Today NUSTEM have been into school to do the botanist workshop with your child. During the workshop, we supported the children to feel more confident that a career in STEM is for ‘people like them’ by trying some of the activities a botanist would do in their job.
We introduced three attributes that the children may already have or can develop. By discussing STEM careers in terms of these attributes, we are encouraging children and young people to see themselves as having the skills to work in STEM.
Botanists are: curious, patient and observant.
What do Botanists do?
Botanists study plants including algae, fungi, lichens, mosses, ferns, conifers and flowering plants. They study how plants live and grow, the evolution of plants and the relationship plants have with their environments. Botanists’ research involves improving crops, developing medicines, cleaning up contaminated sites, and even powering our cars.
Do try this at home: make a plant pop up
During our botanist session in class we looked at Venus Fly Traps. We made these plant pop-ups to record our observations in a creative and imaginative way.
You may have a favourite flower in your house, garden or yard that you would like to observe and record using a pop-up. If you haven’t, then you could use one of our flower photographs as inspiration.
You will need:
- Card or paper (A4 is easiest but any size will do)
- A pencil
- Felt tips, crayons or colouring pencils
- Photographs of plants (see below) or the ability to search the internet for these
Fold the card or paper in half, and then in half again so it is in quarters. Open up the card so that it is folded in half, with the quarter fold running across the middle and the half fold along the left hand side.
Fold the top left hand corner and bottom left hand corner into the centre fold. Open out these folds. Turn over the card and fold the corners into the centre fold again, so they have been folded both ways.
Inside the triangle created, draw a curved line from the left hand folded edge to the diagonal fold. This will make the shape of your petals. Cut along the curved line with your scissors.

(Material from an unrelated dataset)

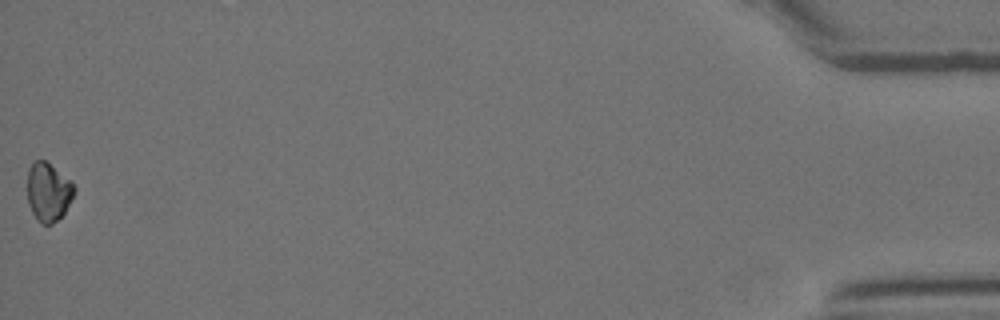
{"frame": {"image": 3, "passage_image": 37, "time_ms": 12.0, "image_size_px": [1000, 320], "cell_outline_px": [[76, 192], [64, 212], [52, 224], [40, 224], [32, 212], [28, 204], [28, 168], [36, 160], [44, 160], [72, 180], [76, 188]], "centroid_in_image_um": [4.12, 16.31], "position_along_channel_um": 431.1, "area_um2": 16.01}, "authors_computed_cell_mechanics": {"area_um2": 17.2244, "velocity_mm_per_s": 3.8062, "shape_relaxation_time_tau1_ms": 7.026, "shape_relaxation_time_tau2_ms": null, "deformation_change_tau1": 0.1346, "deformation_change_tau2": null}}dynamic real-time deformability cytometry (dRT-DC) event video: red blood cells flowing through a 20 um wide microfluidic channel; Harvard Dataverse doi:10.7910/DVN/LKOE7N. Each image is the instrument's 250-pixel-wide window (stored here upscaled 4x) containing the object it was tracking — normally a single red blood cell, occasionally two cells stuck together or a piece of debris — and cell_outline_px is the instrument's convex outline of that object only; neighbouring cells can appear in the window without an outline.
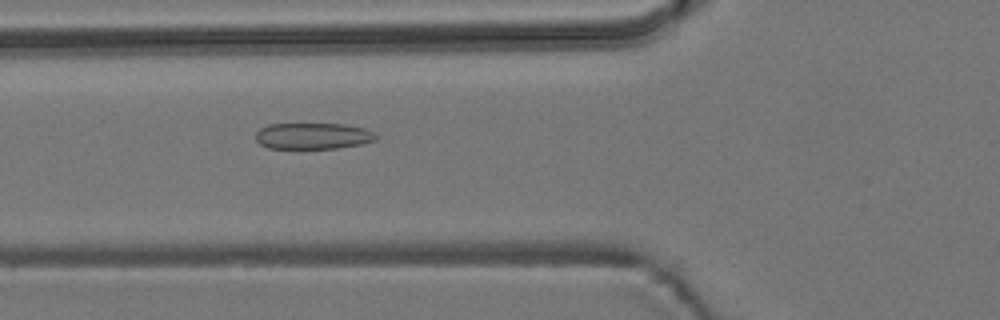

Fully open up the card. Put your finger on the centre of your petal, at the top of the vertical fold line. Pull your petal towards you and fold it along the vertical line. Do the same with the lower petal. Fold the card in half again. Your top and bottom petals should be folded to form a flower inside your card.
Draw your flower by adding extra petals and then colour these in. You can add the stem and leaves if you want to.
Now try experimenting with different shaped petals. You could make the petals more narrower or wider by folding in the corners more or less (step 2). You can also change the shape of your curve (step 3).